You can examine each of the built-in parsers directly in the LogScale UI. Open the parser page and check the supported regular expression and timestamp formats. When you paste in test data, LogScale shows the result of that parsing.

When shipping data to LogScale, you want to check to see if there is a built-in parser for the logs before writing a custom parser. The built-in parsers are a good starting point when creating custom parsers.

Built-in Parser: accesslog

This parser can handle the accesslog format, which is the default log format used by Apache and Nginx. The parser also supports putting the response time at the end of the log line. If you have modified the logging of your web server, copy the built-in accesslog parser and modify it to suit your customizations.

Example Input

accesslog
localhost - - [25/Feb/2017:21:05:16 +0100] "POST /api/v1/ingest/elastic-bulk HTTP/1.1" 200 50 "-" "Go-http-client/1.1" 0.000 848
192.168.1.102 - - [25/Feb/2017:21:06:15 +0100] "GET /api/v1/repositories/gotoconf/queryjobs/855620e9-1d1f-4b0e-91fe-c348795e68c9 HTTP/1.1" 200 591 "referrer" "Mozilla/5.0" 0.008 995

Built-in Parser: audit-log

This parser can process audit logs in JSON format from LogScale itself.

Built-in Parser: corelight-es

This is a built-in parser that supports Corelight's Zeek sensors. Corelight sensors have default support for streaming out Zeek logs in either JSON or Elasticsearch format. LogScale can receive the streaming data in Elasticsearch format using this parser. For the JSON format, see Built-in Parser: corelight-json.

The name of the Zeek log file will become a #path tag in LogScale.

Built-in Parser: corelight-json

This is a built-in parser that supports Corelight's Zeek sensors. Corelight sensors have default support for streaming out Zeek logs in either JSON for Elasticsearch format. LogScale can receive the streaming data in JSON format using this parser and Ingest Listeners. For the Elasticsearch format, see Built-in Parser: corelight-es above.

Task goal
Name every built-in parser that has its own heading in the LogScale text. The data after this point has nothing to do with the LogScale text.

Recorded data
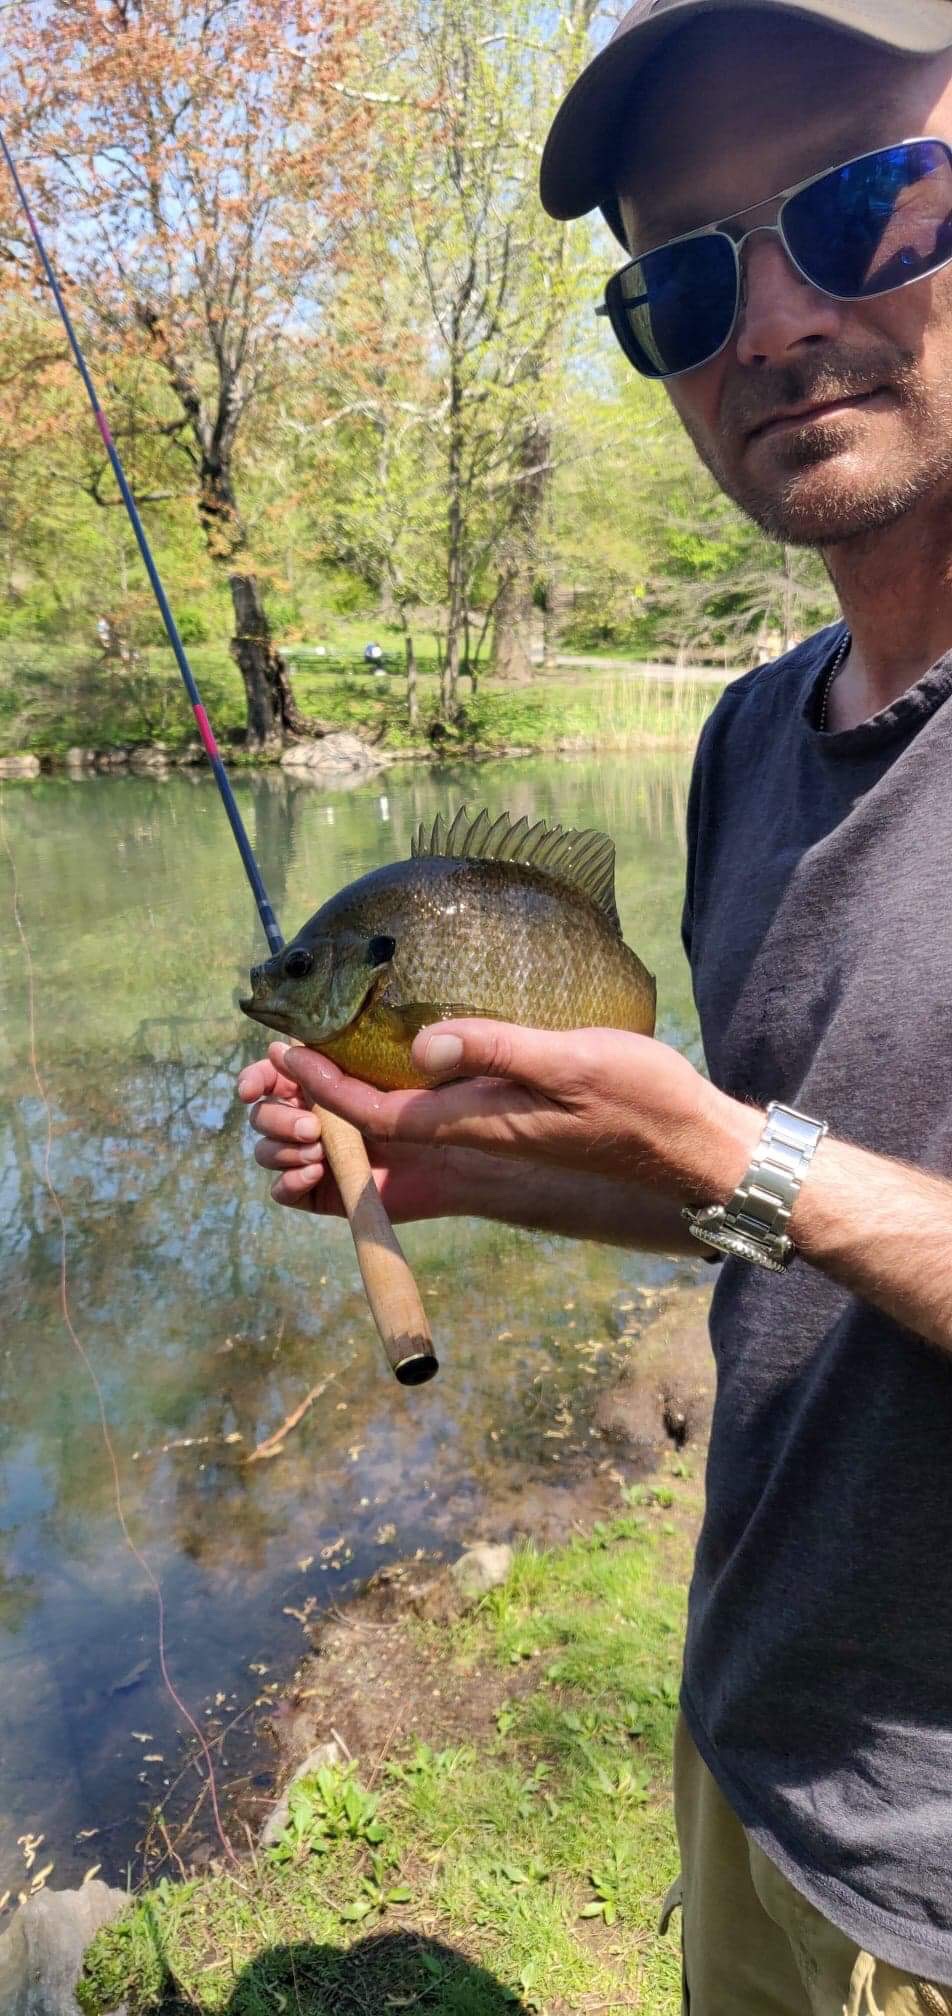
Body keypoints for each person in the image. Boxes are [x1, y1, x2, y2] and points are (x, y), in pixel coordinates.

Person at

Result of the task
accesslog, audit-log, corelight-es, corelight-json